Leaving the pictures aside, transcribe every line below exactly.

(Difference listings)
┄┄┄┄┄┄┄┄┄┄┄┄┄┄┄┄┄┄┄┄
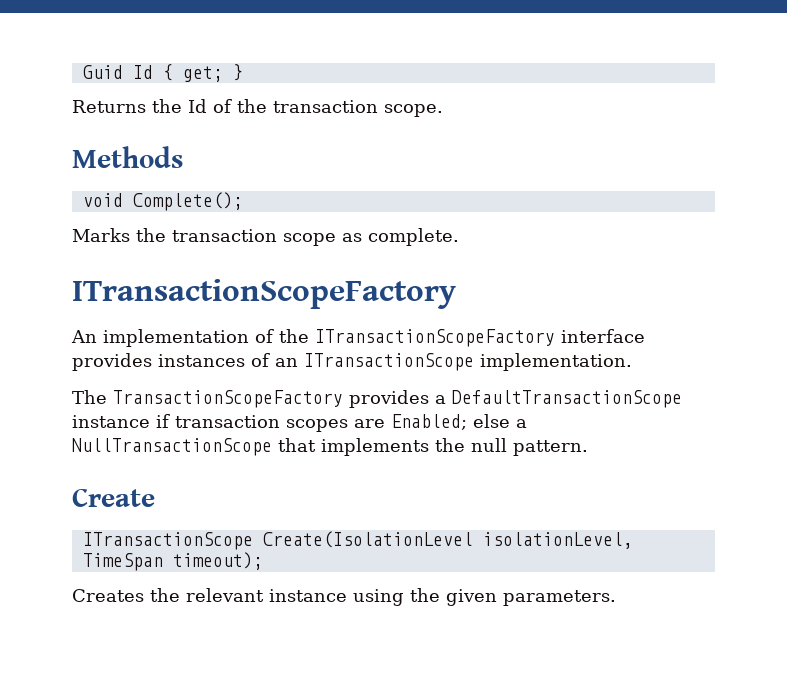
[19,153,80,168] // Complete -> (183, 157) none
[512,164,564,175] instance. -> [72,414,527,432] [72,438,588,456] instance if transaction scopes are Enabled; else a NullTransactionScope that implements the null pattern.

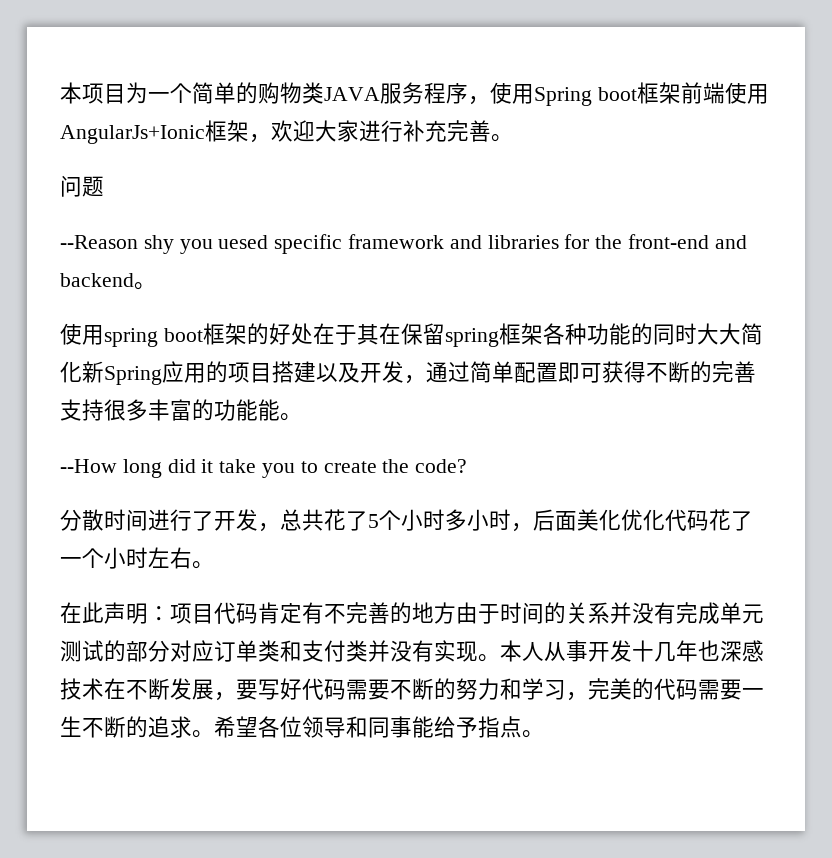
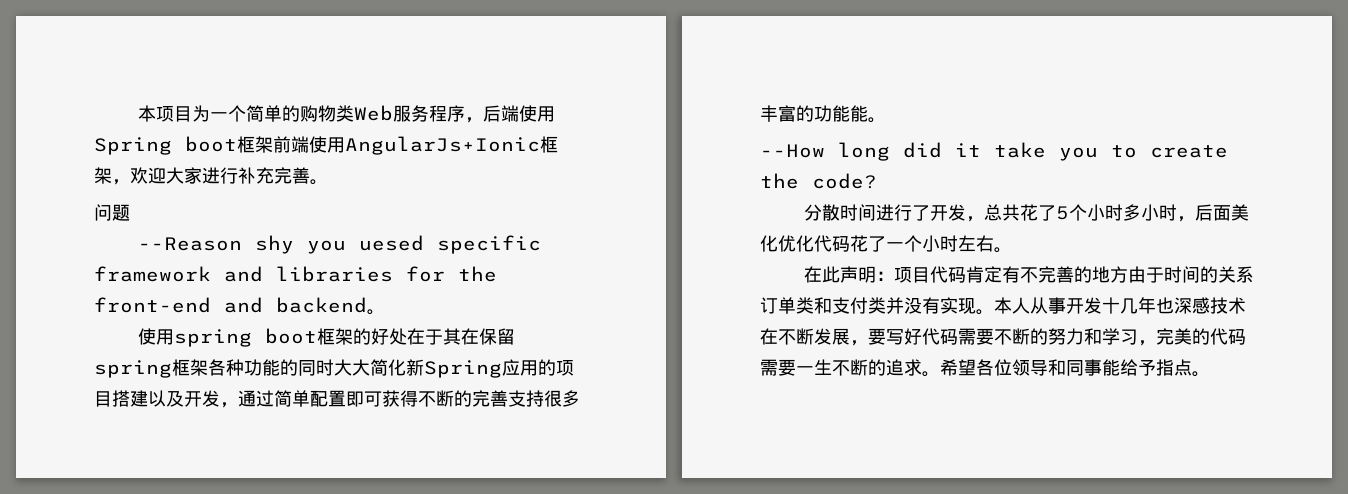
[324,87,380,101] JAVA -> [353,105,393,121] Web
(490, 100) none -> [482,105,519,122] 后端
[610,602,764,624] [60,640,214,662] 并没有完成单元测试的部分对应 -> (1254, 274) none

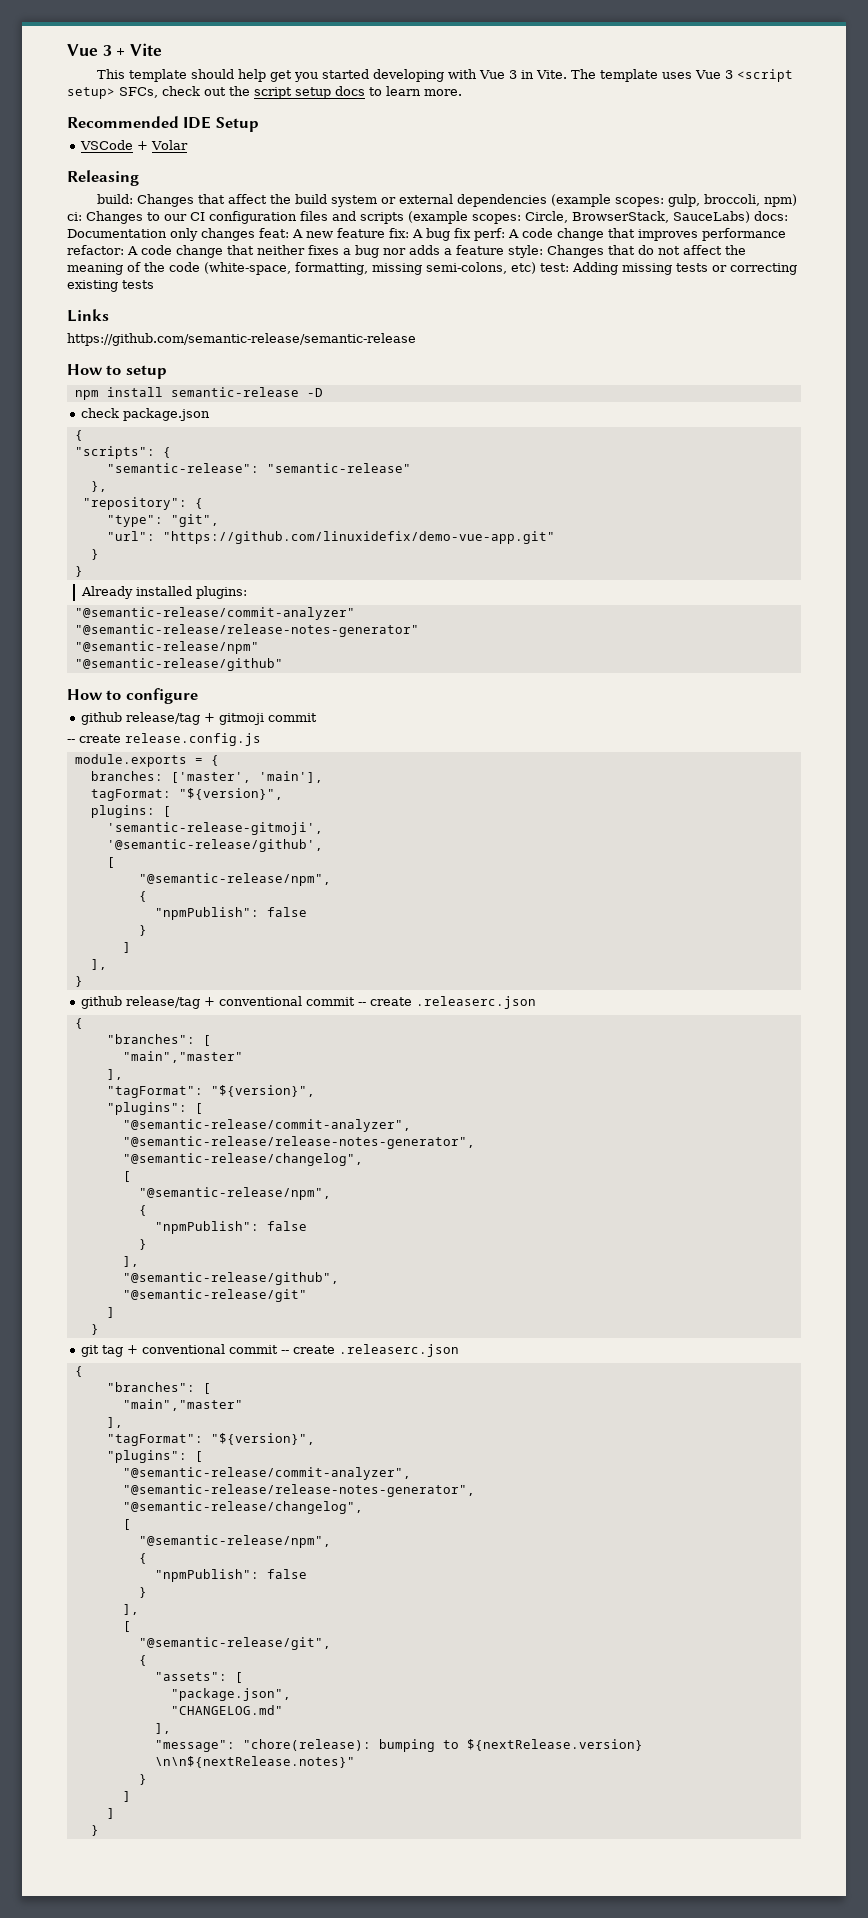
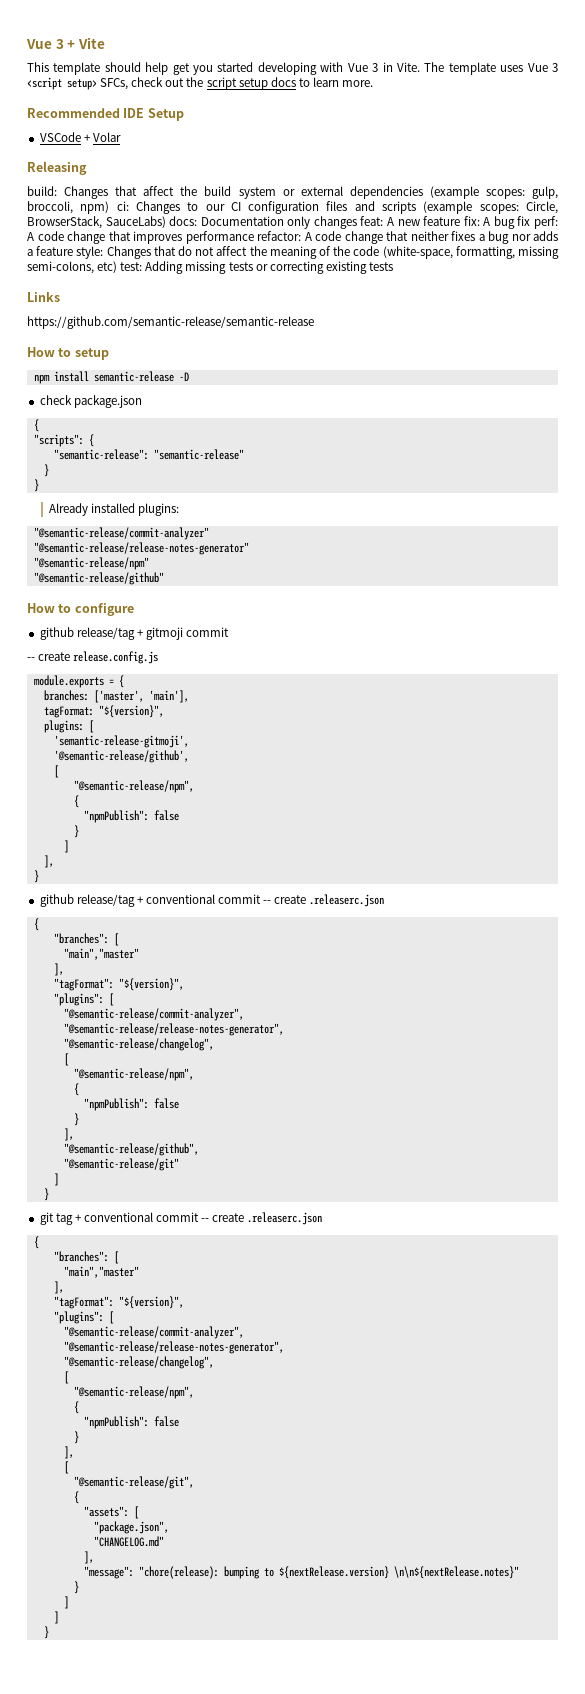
[90,481,107,492] [82,497,203,510] [106,514,219,527] [106,531,555,544] // }, // "repository": { // "type": "git", // "url": "https://github.com/linuxidefix/demo-vue-app.git" -> (244, 454) none

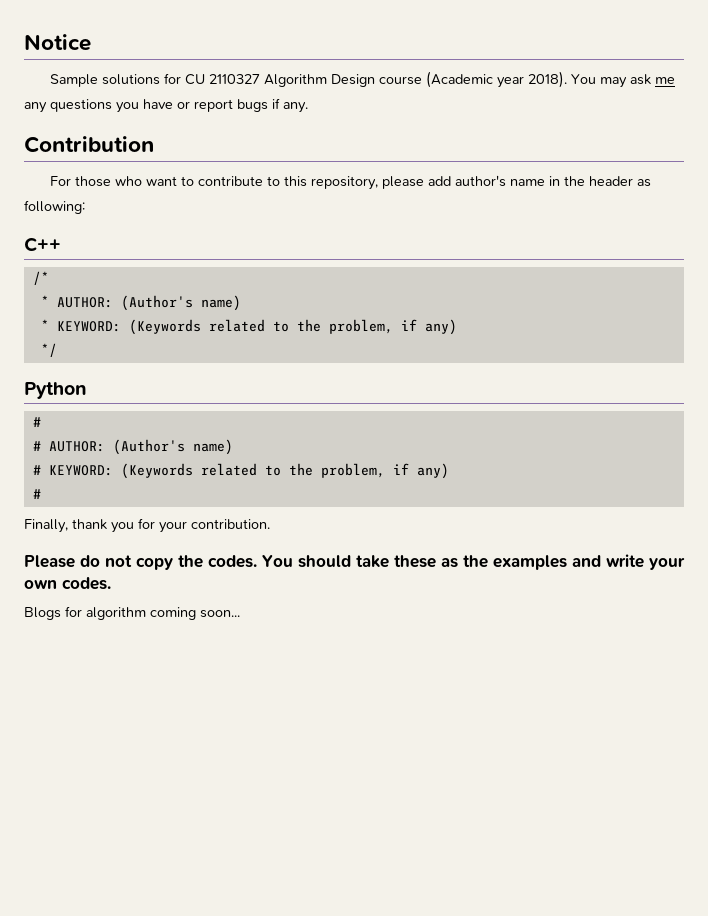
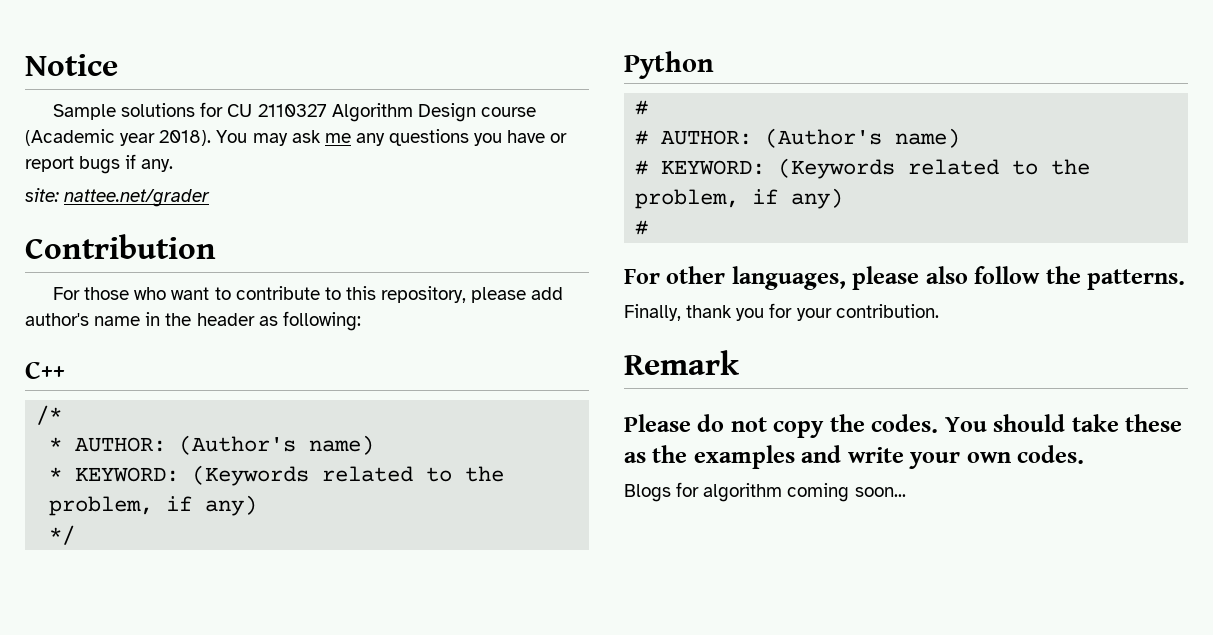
(308, 107) none -> [25,188,211,207] // site: nattee.net/grader
(41, 494) none -> [624,266,1186,290] // For other languages, please also follow the patterns.
(270, 524) none -> [624,350,739,375] // Remark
┄┄┄┄┄┄┄┄┄┄┄┄┄┄┄┄┄┄┄┄
Answer:
[19,153,80,168] // Complete -> (183, 157) none
[512,164,564,175] instance. -> [72,414,527,432] [72,438,588,456] instance if transaction scopes are Enabled; else a NullTransactionScope that implements the null pattern.

[324,87,380,101] JAVA -> [353,105,393,121] Web
(490, 100) none -> [482,105,519,122] 后端
[610,602,764,624] [60,640,214,662] 并没有完成单元测试的部分对应 -> (1254, 274) none

[90,481,107,492] [82,497,203,510] [106,514,219,527] [106,531,555,544] // }, // "repository": { // "type": "git", // "url": "https://github.com/linuxidefix/demo-vue-app.git" -> (244, 454) none

(308, 107) none -> [25,188,211,207] // site: nattee.net/grader
(41, 494) none -> [624,266,1186,290] // For other languages, please also follow the patterns.
(270, 524) none -> [624,350,739,375] // Remark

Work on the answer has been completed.